Comparison Strategies
rsdedup supports three strategies for determining whether files are duplicates. Choose with --compare <METHOD>.
size-hash (default)
The default strategy uses a multi-stage pipeline for best performance:
- Size grouping — files with unique sizes are immediately excluded (they can’t be duplicates)
- Partial hash — hash only the first 4KB of each file; files with unique partial hashes are excluded
- Full hash — hash the entire file for remaining candidates
This avoids reading entire files when a quick check can rule out matches. For most workloads, the vast majority of files are eliminated in stages 1 and 2.
rsdedup dedup report --compare size-hash # default, same as omitting
hash
Skip the partial hash stage and compute the full hash for all files in each size group.
This is simpler but slower for large files where the first 4KB would have been enough to distinguish them.
rsdedup dedup report --compare hash
byte-for-byte
Compare files byte-by-byte without hashing. This guarantees zero false positives (no hash collisions possible) but is slower because every pair of candidate files must be read and compared.

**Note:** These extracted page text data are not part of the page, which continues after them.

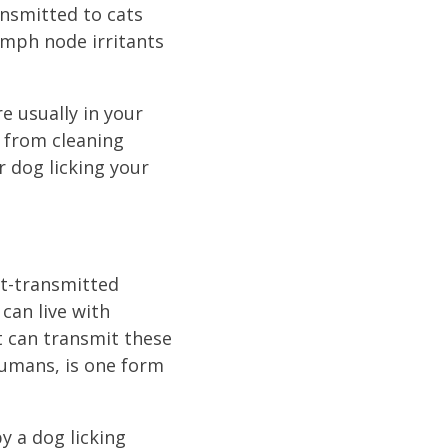
ansmitted to cats
ymph node irritants
re usually in your
h from cleaning
 dog licking your
et-transmitted
can live with
t can transmit these
humans, is one form
y a dog licking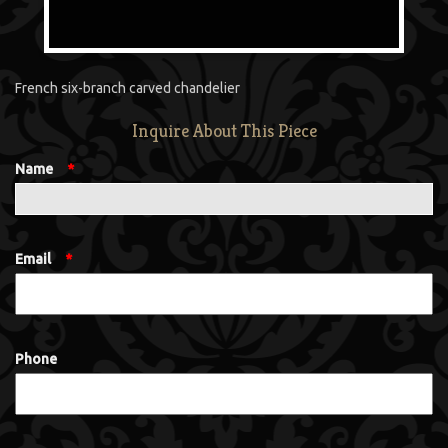
French six-branch carved chandelier
Inquire About This Piece
Name
*
Email
*
Phone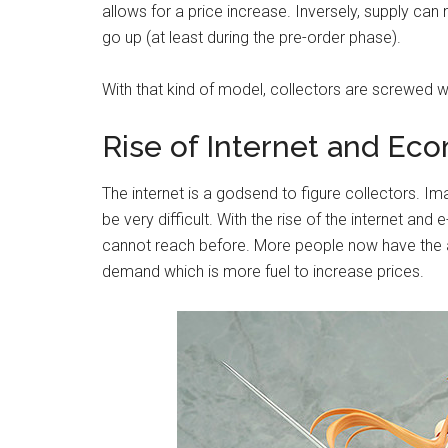
allows for a price increase. Inversely, supply c
go up (at least during the pre-order phase).
With that kind of model, collectors are screwed w
Rise of Internet and E
The internet is a godsend to figure collectors. I
be very difficult. With the rise of the internet 
cannot reach before. More people now have the abi
demand which is more fuel to increase prices.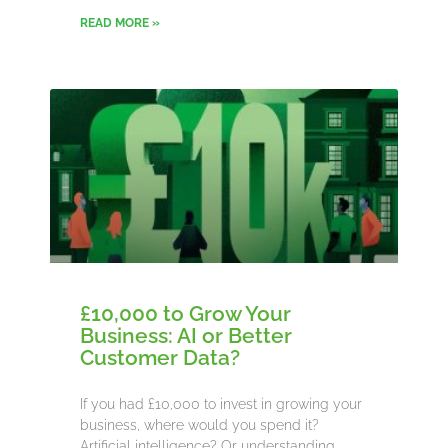
READ MORE »
£10,000 to Grow Your
Business: AI or Better
Customer Data?
If you had £10,000 to invest in growing your
business, where would you spend it?
Artificial intelligence? Or understanding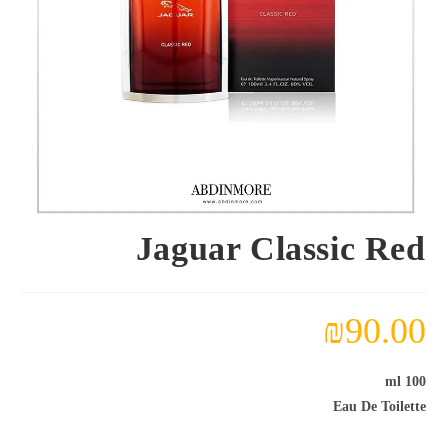
Jaguar Classic Red
₪
90.00
100 ml
Eau De Toilette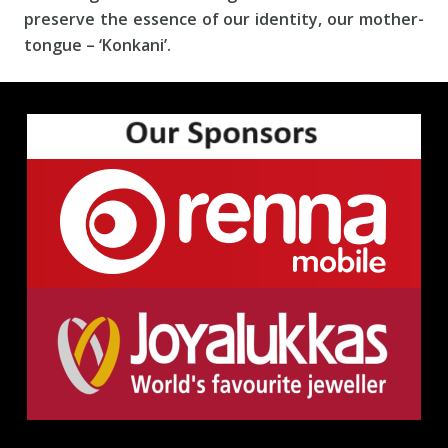
preserve the essence of our identity, our mother-
tongue – ‘Konkani’.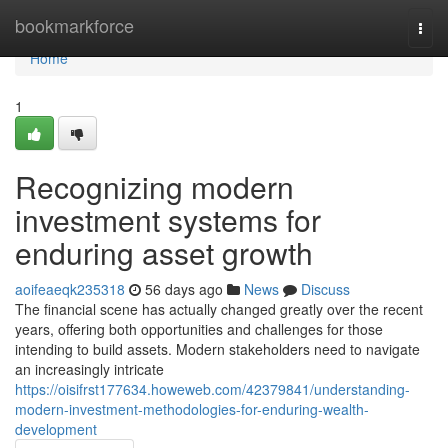
Home
bookmarkforce
Togg
navi
Home
1
Recognizing modern
investment systems for
enduring asset growth
aoifeaeqk235318
56 days ago
News
Discuss
The financial scene has actually changed greatly over the recent
years, offering both opportunities and challenges for those
intending to build assets. Modern stakeholders need to navigate
an increasingly intricate
https://oisifrst177634.howeweb.com/42379841/understanding-
modern-investment-methodologies-for-enduring-wealth-
development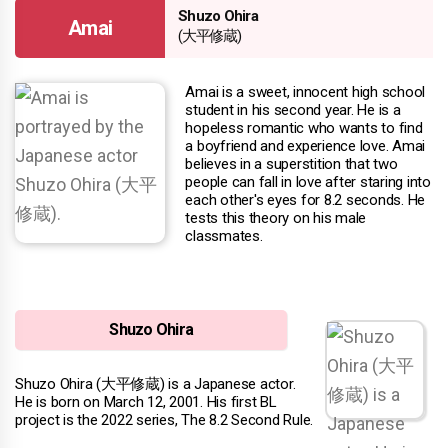
Shuzo Ohira
Amai
(大平修蔵)
Amai is a sweet, innocent high school
student in his second year. He is a
hopeless romantic who wants to find
a boyfriend and experience love. Amai
believes in a superstition that two
people can fall in love after staring into
each other's eyes for 8.2 seconds. He
tests this theory on his male
classmates.
Shuzo Ohira
Shuzo Ohira (大平修蔵) is a Japanese actor.
He is born on March 12, 2001. His first BL
project is the 2022 series, The 8.2 Second Rule.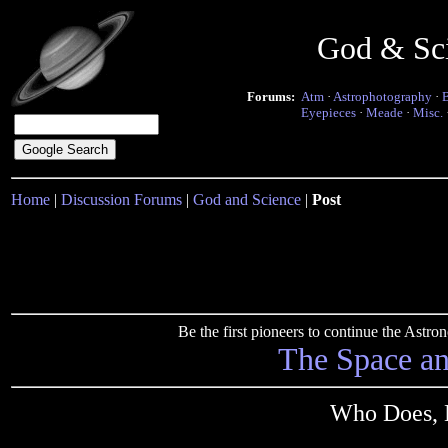
God & Sc
Forums:
Atm
·
Astrophotography
·
Eyepieces
·
Meade
·
Misc.
Home
|
Discussion Forums
|
God and Science
|
Post
Be the first pioneers to continue the Ast
The Space a
Who Does, 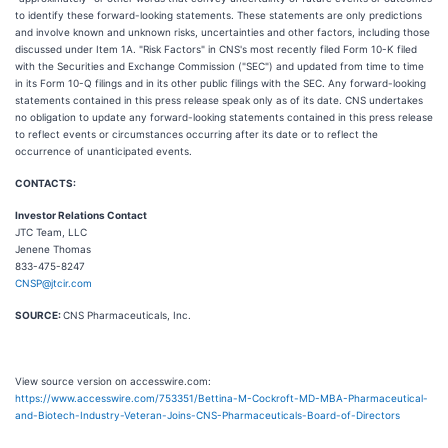
to identify these forward-looking statements. These statements are only predictions
and involve known and unknown risks, uncertainties and other factors, including those
discussed under Item 1A. "Risk Factors" in CNS's most recently filed Form 10-K filed
with the Securities and Exchange Commission ("SEC") and updated from time to time
in its Form 10-Q filings and in its other public filings with the SEC. Any forward-looking
statements contained in this press release speak only as of its date. CNS undertakes
no obligation to update any forward-looking statements contained in this press release
to reflect events or circumstances occurring after its date or to reflect the
occurrence of unanticipated events.
CONTACTS:
Investor Relations Contact
JTC Team, LLC
Jenene Thomas
833-475-8247
CNSP@jtcir.com
SOURCE:
CNS Pharmaceuticals, Inc.
View source version on accesswire.com:
https://www.accesswire.com/753351/Bettina-M-Cockroft-MD-MBA-Pharmaceutical-
and-Biotech-Industry-Veteran-Joins-CNS-Pharmaceuticals-Board-of-Directors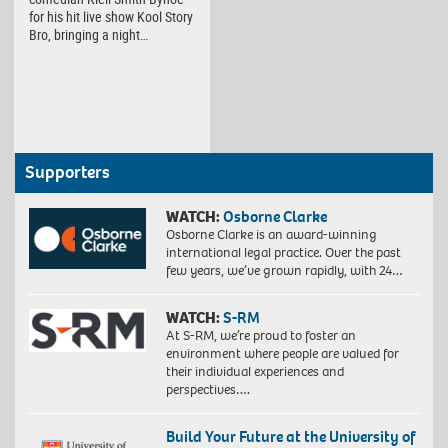
for his hit live show Kool Story
Bro, bringing a night…
Supporters
WATCH:
Osborne Clarke
Osborne Clarke is an award-winning
international legal practice. Over the past
few years, we’ve grown rapidly, with 24…
WATCH:
S-RM
At S-RM, we’re proud to foster an
environment where people are valued for
their individual experiences and
perspectives….
Build Your Future at the University of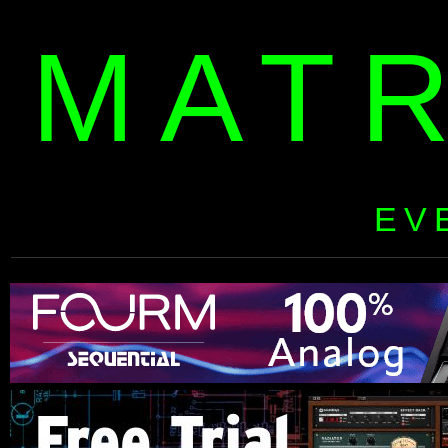
MAT
EV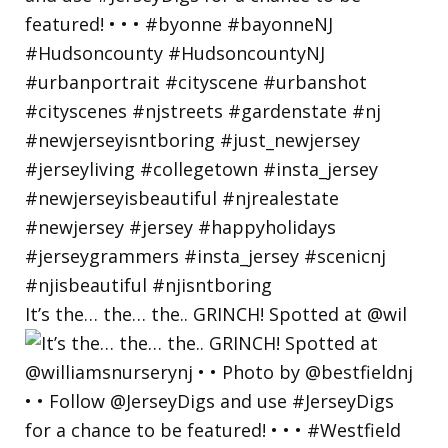
It’s the… the… the.. GRINCH! Spotted at @wil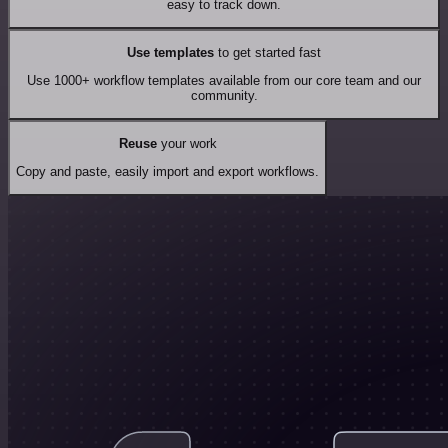
easy to track down.
Use templates
to get started fast
Use 1000+ workflow templates available from our core team and our
community.
Reuse
your work
Copy and paste, easily import and export workflows.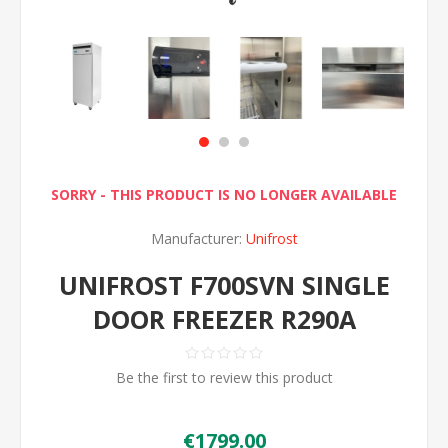
SORRY - THIS PRODUCT IS NO LONGER AVAILABLE
Manufacturer:
Unifrost
UNIFROST F700SVN SINGLE
DOOR FREEZER R290A
Be the first to review this product
€1799.00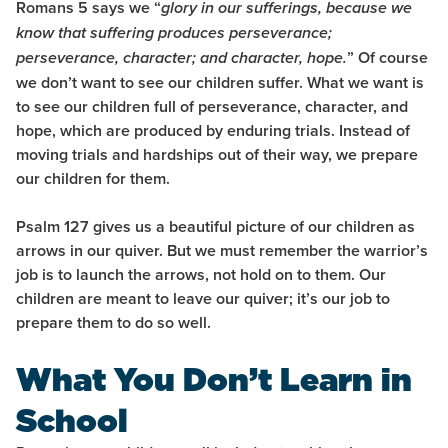
Romans 5 says we “
glory in our sufferings, because we
know that suffering produces perseverance;
”
Of course
perseverance, character; and character, hope.
we don’t want to see our children suffer. What we want is
to see our children full of perseverance, character, and
hope, which are produced by enduring trials. Instead of
moving trials and hardships out of their way, we prepare
our children for them.
Psalm 127 gives us a beautiful picture of our children as
arrows in our quiver. But we must remember the warrior’s
job is to launch the arrows, not hold on to them. Our
children are meant to leave our quiver; it’s our job to
prepare them to do so well.
What You Don’t Learn in
School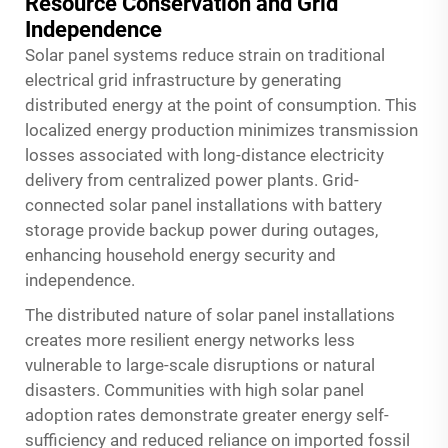
Resource Conservation and Grid
Independence
Solar panel systems reduce strain on traditional
electrical grid infrastructure by generating
distributed energy at the point of consumption. This
localized energy production minimizes transmission
losses associated with long-distance electricity
delivery from centralized power plants. Grid-
connected
solar panel
installations with battery
storage provide backup power during outages,
enhancing household energy security and
independence.
The distributed nature of solar panel installations
creates more resilient energy networks less
vulnerable to large-scale disruptions or natural
disasters. Communities with high solar panel
adoption rates demonstrate greater energy self-
sufficiency and reduced reliance on imported fossil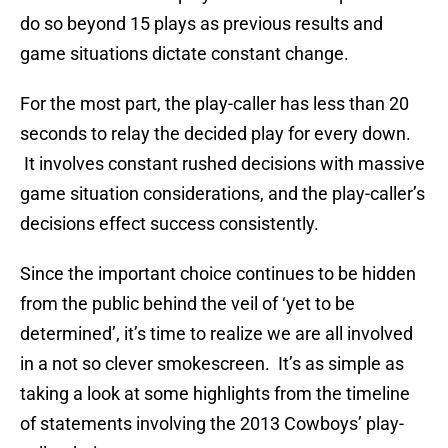
do so beyond 15 plays as previous results and
game situations dictate constant change.
For the most part, the play-caller has less than 20
seconds to relay the decided play for every down.
It involves constant rushed decisions with massive
game situation considerations, and the play-caller’s
decisions effect success consistently.
Since the important choice continues to be hidden
from the public behind the veil of ‘yet to be
determined’, it’s time to realize we are all involved
in a not so clever smokescreen. It’s as simple as
taking a look at some highlights from the timeline
of statements involving the 2013 Cowboys’ play-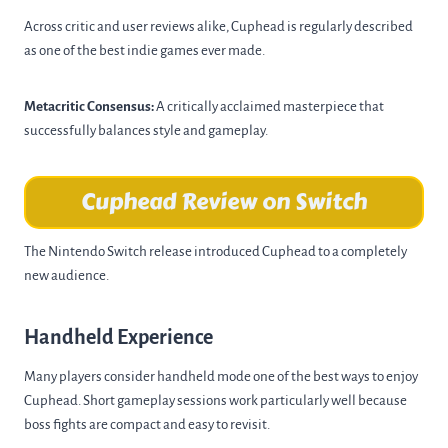
Across critic and user reviews alike, Cuphead is regularly described
as one of the best indie games ever made.
Metacritic Consensus:
A critically acclaimed masterpiece that
successfully balances style and gameplay.
Cuphead Review on Switch
The Nintendo Switch release introduced Cuphead to a completely
new audience.
Handheld Experience
Many players consider handheld mode one of the best ways to enjoy
Cuphead. Short gameplay sessions work particularly well because
boss fights are compact and easy to revisit.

rsdedup dedup report --compare byte-for-byte
Which should I use?
| Strategy | Speed | False positives | Best for |
|---|---|---|---|
size-hash | Fastest | Theoretically possible (cryptographic hash) | General use |
hash | Fast | Theoretically possible | When files differ early and late but not in the first 4KB |
byte-for-byte | Slowest | Zero | When absolute certainty is required |
For virtually all practical use cases, size-hash is the right choice.